── DATA RECORDS
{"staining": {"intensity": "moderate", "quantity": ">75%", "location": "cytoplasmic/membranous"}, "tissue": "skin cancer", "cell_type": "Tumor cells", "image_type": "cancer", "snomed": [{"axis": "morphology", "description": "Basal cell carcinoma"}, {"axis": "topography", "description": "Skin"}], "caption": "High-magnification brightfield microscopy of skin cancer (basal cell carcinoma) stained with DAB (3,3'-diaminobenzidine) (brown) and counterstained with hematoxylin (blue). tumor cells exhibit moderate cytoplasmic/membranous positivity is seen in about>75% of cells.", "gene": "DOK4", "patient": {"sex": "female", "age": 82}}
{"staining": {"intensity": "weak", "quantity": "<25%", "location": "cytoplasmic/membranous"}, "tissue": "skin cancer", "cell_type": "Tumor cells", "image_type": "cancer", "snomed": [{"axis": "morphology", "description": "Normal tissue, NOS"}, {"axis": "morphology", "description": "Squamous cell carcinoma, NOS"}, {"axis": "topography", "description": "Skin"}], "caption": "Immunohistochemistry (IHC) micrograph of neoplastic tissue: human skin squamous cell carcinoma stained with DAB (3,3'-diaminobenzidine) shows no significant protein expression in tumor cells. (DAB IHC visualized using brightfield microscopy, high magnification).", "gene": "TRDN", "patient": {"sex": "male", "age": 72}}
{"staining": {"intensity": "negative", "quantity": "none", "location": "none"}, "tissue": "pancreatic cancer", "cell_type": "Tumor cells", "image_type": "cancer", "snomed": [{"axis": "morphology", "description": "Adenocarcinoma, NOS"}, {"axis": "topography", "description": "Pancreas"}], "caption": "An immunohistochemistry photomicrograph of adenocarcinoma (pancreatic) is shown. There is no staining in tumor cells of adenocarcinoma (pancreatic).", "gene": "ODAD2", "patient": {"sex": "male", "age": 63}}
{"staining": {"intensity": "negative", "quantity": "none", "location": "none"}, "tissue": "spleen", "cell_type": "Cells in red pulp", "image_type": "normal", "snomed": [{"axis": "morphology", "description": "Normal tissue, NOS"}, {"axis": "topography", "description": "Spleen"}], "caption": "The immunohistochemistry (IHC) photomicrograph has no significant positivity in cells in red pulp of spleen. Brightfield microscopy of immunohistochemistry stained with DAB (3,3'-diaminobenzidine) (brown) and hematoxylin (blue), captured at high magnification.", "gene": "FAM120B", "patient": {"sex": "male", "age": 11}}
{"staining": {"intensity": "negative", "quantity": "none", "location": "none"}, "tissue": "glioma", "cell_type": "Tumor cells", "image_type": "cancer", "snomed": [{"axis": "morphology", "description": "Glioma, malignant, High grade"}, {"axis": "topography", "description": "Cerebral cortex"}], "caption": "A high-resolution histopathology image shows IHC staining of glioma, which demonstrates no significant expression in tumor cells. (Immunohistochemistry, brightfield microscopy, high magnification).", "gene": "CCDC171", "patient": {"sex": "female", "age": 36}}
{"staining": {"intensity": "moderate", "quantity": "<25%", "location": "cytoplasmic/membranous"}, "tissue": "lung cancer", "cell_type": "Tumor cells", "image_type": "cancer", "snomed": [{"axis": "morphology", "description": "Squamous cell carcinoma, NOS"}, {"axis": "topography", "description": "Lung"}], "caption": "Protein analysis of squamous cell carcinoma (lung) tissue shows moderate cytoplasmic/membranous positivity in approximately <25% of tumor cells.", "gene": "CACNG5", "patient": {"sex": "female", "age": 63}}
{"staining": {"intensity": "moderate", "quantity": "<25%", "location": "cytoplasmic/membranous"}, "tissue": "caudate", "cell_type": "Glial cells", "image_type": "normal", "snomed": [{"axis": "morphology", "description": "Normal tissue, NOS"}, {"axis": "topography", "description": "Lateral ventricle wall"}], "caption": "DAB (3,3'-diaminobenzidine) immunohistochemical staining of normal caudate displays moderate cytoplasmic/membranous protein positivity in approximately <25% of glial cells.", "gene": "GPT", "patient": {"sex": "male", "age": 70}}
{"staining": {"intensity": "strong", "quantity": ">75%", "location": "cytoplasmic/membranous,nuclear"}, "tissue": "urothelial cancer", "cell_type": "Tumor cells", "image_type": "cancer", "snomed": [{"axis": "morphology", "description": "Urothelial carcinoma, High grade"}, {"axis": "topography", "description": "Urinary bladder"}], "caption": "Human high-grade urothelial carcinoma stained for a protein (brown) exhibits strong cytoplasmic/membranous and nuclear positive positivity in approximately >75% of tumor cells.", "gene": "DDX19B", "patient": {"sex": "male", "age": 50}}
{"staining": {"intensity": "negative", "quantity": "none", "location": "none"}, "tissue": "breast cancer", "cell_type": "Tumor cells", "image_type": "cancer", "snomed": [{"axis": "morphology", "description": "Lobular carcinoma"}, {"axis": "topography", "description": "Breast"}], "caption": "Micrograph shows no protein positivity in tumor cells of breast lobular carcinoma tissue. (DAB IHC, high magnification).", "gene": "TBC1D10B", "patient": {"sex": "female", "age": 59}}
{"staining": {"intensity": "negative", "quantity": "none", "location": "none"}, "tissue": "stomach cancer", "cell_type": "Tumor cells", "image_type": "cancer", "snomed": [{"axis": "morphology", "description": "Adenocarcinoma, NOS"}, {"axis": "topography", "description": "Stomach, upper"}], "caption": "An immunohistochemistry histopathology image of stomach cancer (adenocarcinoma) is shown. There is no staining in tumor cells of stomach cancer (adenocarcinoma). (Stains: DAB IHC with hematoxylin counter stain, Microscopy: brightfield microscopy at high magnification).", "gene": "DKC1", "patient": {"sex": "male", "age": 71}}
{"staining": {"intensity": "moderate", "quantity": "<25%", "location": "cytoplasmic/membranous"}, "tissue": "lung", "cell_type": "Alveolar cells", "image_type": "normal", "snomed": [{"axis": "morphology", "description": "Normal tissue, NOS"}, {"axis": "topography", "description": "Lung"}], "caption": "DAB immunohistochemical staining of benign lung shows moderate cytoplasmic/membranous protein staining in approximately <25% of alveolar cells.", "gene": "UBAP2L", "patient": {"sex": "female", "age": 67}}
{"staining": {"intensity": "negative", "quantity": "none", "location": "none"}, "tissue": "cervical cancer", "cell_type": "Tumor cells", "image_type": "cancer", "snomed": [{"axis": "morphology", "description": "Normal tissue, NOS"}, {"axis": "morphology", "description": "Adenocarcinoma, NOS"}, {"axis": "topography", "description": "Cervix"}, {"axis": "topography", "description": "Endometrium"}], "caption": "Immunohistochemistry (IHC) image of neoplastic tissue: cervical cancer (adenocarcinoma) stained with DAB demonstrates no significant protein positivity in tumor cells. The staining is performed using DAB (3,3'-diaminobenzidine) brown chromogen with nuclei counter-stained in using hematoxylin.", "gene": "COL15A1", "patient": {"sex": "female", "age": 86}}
────
◆ PROMPT ◆
In the records above, which lines hold the string "squamous"? Copy each one.

◆ RESPONSE FOR THIS EXERCISE ◆
{"staining": {"intensity": "weak", "quantity": "<25%", "location": "cytoplasmic/membranous"}, "tissue": "skin cancer", "cell_type": "Tumor cells", "image_type": "cancer", "snomed": [{"axis": "morphology", "description": "Normal tissue, NOS"}, {"axis": "morphology", "description": "Squamous cell carcinoma, NOS"}, {"axis": "topography", "description": "Skin"}], "caption": "Immunohistochemistry (IHC) micrograph of neoplastic tissue: human skin squamous cell carcinoma stained with DAB (3,3'-diaminobenzidine) shows no significant protein expression in tumor cells. (DAB IHC visualized using brightfield microscopy, high magnification).", "gene": "TRDN", "patient": {"sex": "male", "age": 72}}
{"staining": {"intensity": "moderate", "quantity": "<25%", "location": "cytoplasmic/membranous"}, "tissue": "lung cancer", "cell_type": "Tumor cells", "image_type": "cancer", "snomed": [{"axis": "morphology", "description": "Squamous cell carcinoma, NOS"}, {"axis": "topography", "description": "Lung"}], "caption": "Protein analysis of squamous cell carcinoma (lung) tissue shows moderate cytoplasmic/membranous positivity in approximately <25% of tumor cells.", "gene": "CACNG5", "patient": {"sex": "female", "age": 63}}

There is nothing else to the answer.